1. Think about who you would like to support
The purpose of purchasing a life insurance policy is to financially support your loved ones.
Some life insurance policyholders would like to leave behind the death benefit for their spouse or kids following their premature demise whereas others might use a life insurance policy to pay off their mortgage or debts.
It is best to consider who really needs financial support, the amount of money they need and whether they are able to take care of the life insurance payout once they receive it.
Therefore, the beneficiary you decide to choose has to be someone you are most worried about and someone who you can trust to use the death benefit to address any financial burdens they may have.
2. Be mindful of your beneficiary choices
There are many beneficiary options that you can choose. In fact, your beneficiary can be something else rather a person. For example, it can be a trust, a charity, an estate or a legal agreement that allows you to put property under the control of a trust manager.
A trust will come in handy the most when you would like your death benefit to go to your minor kids. Typically, minor children do not have the right to receive the death benefit directly from the payout of the life insurer.
In this case, you need to establish a trust and designate a trustee or a guardian who will take care of the money until the kids turn 18 or 21 depending on the country you live in. This is vital because if you do not do this, the courts will designate a person that they select on their own to administer the life insurance payout.
It is best not to choose your estate as your beneficiary because this can be an opportunity for creditors to chase after your property in an estate which includes the death benefit from a life insurance policy.
If your family has the financial protection and you wish to have a legacy following your demise, then select a charity as your beneficiary.

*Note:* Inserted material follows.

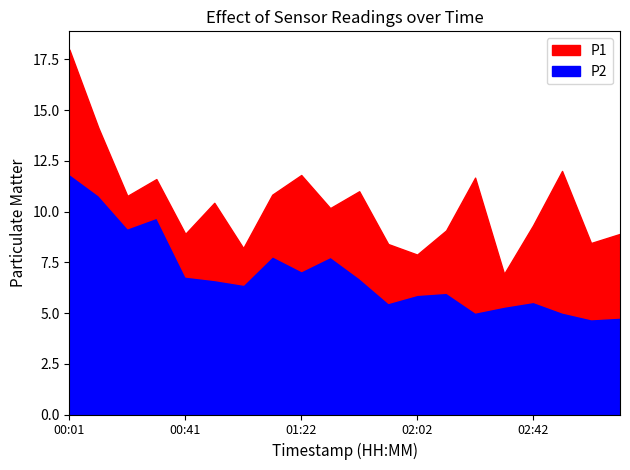

Which category has the highest value across all series?

00:01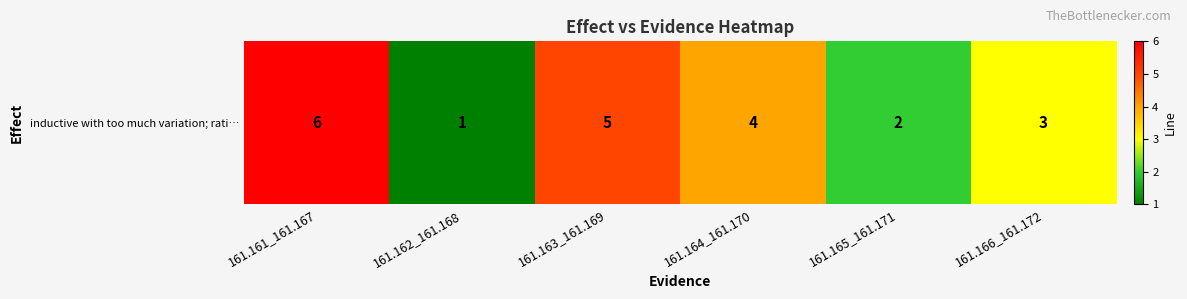

Rank the categories by value from lowest to highest.

161.162_161.168, 161.165_161.171, 161.166_161.172, 161.164_161.170, 161.163_161.169, 161.161_161.167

3. Put yourself in the beneficiary’s shoes
In some cases, listing someone as your beneficiary for your life insurance policy could put that person in trouble. For instance, your family member is handicapped and their level of income allows them to receive specific government benefits.
However, once you list that person as your life insurance beneficiary and they are in a position where they get your life insurance death benefit, their level of income may rise to the stage where they do not qualify for their government benefits anymore.
So keep in mind that the situations of the beneficiary are as important to think about as those of you as the life insurance policyholder.
4. List a contingent beneficiary
Typically, when you select a life insurance beneficiary, you assume that the beneficiary will live longer than you. However, that is not always the case. There are times when your primary beneficiary dies before you so you need to assign a contingent beneficiary beforehand. This contingent beneficiary would receive the life insurance payout in stead of the deceased primary beneficiary.
5. Go through your life insurance policy frequently
Whenever you have a life-changing event such as a divorce, you may go on to disown kids and add new kids when you get married to a new spouse. If this happens, you may need to reconsider changing your life insurance beneficiaries.
If you do not want your ex-spouse and kids that you have with this spouse to receive the death benefit following your death, you need to review your life insurance policy to list new beneficiaries in place of the old ones.
6. Be careful with the language usage of the life insurance policy
There are two key ways that beneficiaries can be assigned: either by name or by class which refers to a group of individuals such as the grandkids of the insured. If you list your grandkids by name and you fail to update your life policy as soon as your youngest grandkid is born, the child will not get a share of the life insurance payout following your demise.
Another example is let’s say your life insurance beneficiary is all children born from this marriage, an adopted kid might not get his or her share of the death benefit.
7. Make sure your life insurance policy is in line with your will
You cannot just list the names of people who you would like the money to go to in your will. You need to be mindful of listing them in your life insurance contract itself.
The designation in your life insurance contract will win against that in your will.
On the whole, following the tips above is a great way to make sure you make the right decision in selecting the right beneficiary or beneficiaries so the life insurance payout can be put to great use and be spent on the right things such as paying off mortgage, clearing debts, covering tuition fees and used as financial protect so your loved ones can keep their lifestyle for a certain period.
After all, the only control that you have is when you list the beneficiary or beneficiaries.